L’associazione Cinesi d’Oltremare, Han Guangrong, ha affittato gli appartamenti e si occupa di fornire il cibo ai connazionali

PALERMO – Erano tornati a fine gennaio dalla Cina dove si erano recati per il Capodanno. 28 cinesi, al loro rientro sono stati posti in isolamento per quindici giorni. Una scelta, non una imposizione, voluta dalla stessa comunità cinese che ha deciso una forma di autoisolamento all’interno di alcuni appartamenti affittati allo scopo. 

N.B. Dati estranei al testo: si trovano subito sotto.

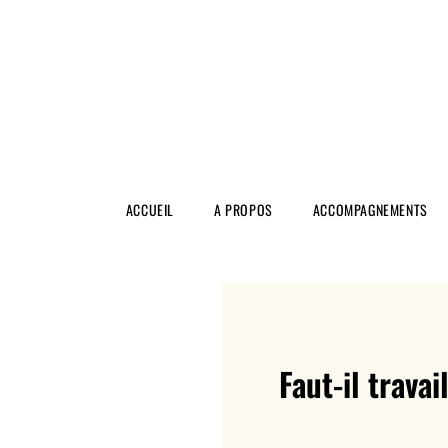
ACCUEIL
A PROPOS
ACCOMPAGNEMENTS
Faut-il trava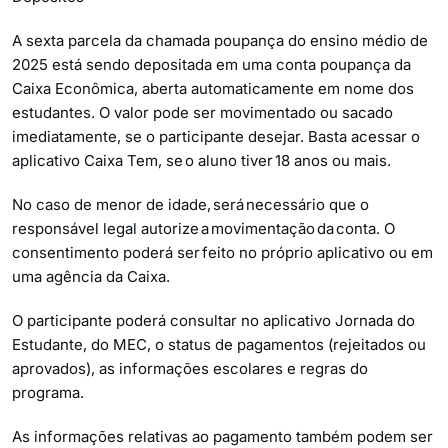
A sexta parcela da chamada poupança do ensino médio de
2025 está sendo depositada em uma conta poupança da
Caixa Econômica, aberta automaticamente em nome dos
estudantes. O valor pode ser movimentado ou sacado
imediatamente, se o participante desejar. Basta acessar o
aplicativo Caixa Tem, se o aluno tiver 18 anos ou mais.
No caso de menor de idade, será necessário que o
responsável legal autorize a movimentação da conta. O
consentimento poderá ser feito no próprio aplicativo ou em
uma agência da Caixa.
O participante poderá consultar no aplicativo Jornada do
Estudante, do MEC, o status de pagamentos (rejeitados ou
aprovados), as informações escolares e regras do
programa.
As informações relativas ao pagamento também podem ser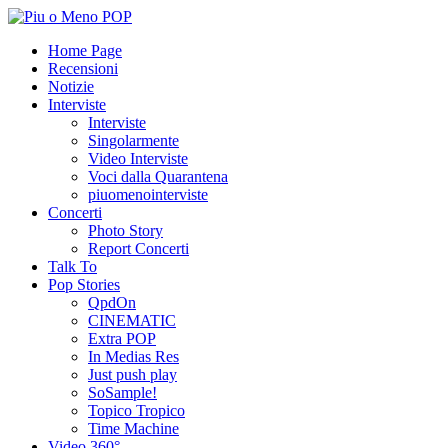
Home Page
Recensioni
Notizie
Interviste
Interviste
Singolarmente
Video Interviste
Voci dalla Quarantena
piuomenointerviste
Concerti
Photo Story
Report Concerti
Talk To
Pop Stories
QpdOn
CINEMATIC
Extra POP
In Medias Res
Just push play
SoSample!
Topico Tropico
Time Machine
Video 360°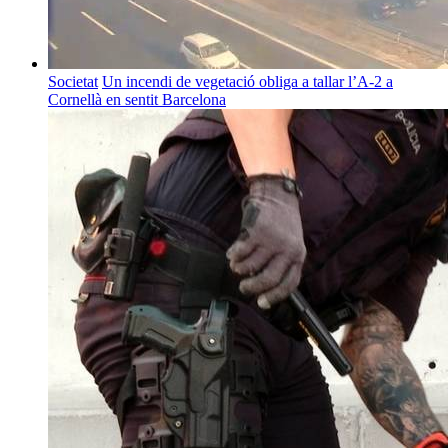
Societat
Un incendi de vegetació obliga a tallar l’A-2 a
Cornellà en sentit Barcelona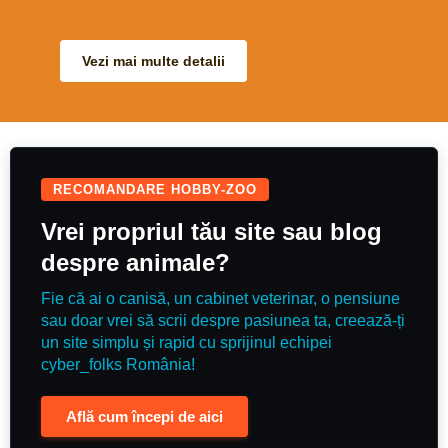
Vezi mai multe detalii
RECOMANDARE HOBBY-ZOO
Vrei propriul tău site sau blog
despre animale?
Fie că ai o canisă, un cabinet veterinar, o pensiune
sau doar vrei să scrii despre pasiunea ta, creează-ți
un site simplu și rapid cu sprijinul echipei
cyber_folks România!
Află cum începi de aici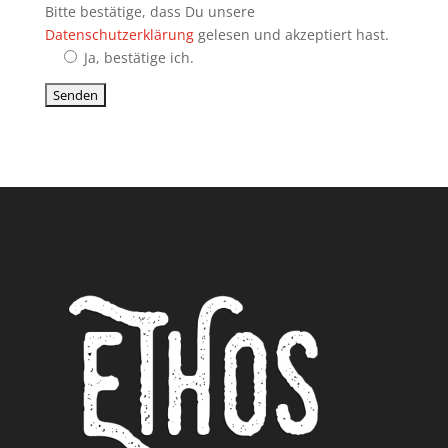
Bitte bestätige, dass Du unsere
Datenschutzerklärung
gelesen und akzeptiert hast.
Ja, bestätige ich.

“Si tratta di una forma di prevenzione conto il Coronavirus” – spiegano dall’associazione Cinesi d’Oltremare, Han Guangrong, che ha deciso di seguire le indicazioni arrivate dall’ambasciata cinese alle comunità nel territorio italiano.

Sarà la stessa associazione ad occuparsi di fornire di alimenti i connazionali, dopo averli prelevati in aeroporto e trasferiti negli appartamenti, con mascherine al seguito.

“La comunità cinese a Palermo – dichiara Guangrong – monitora continuamente il flusso dei concittadini che arrivano in città, per prevenire, informare e tranquillizzare tutti”.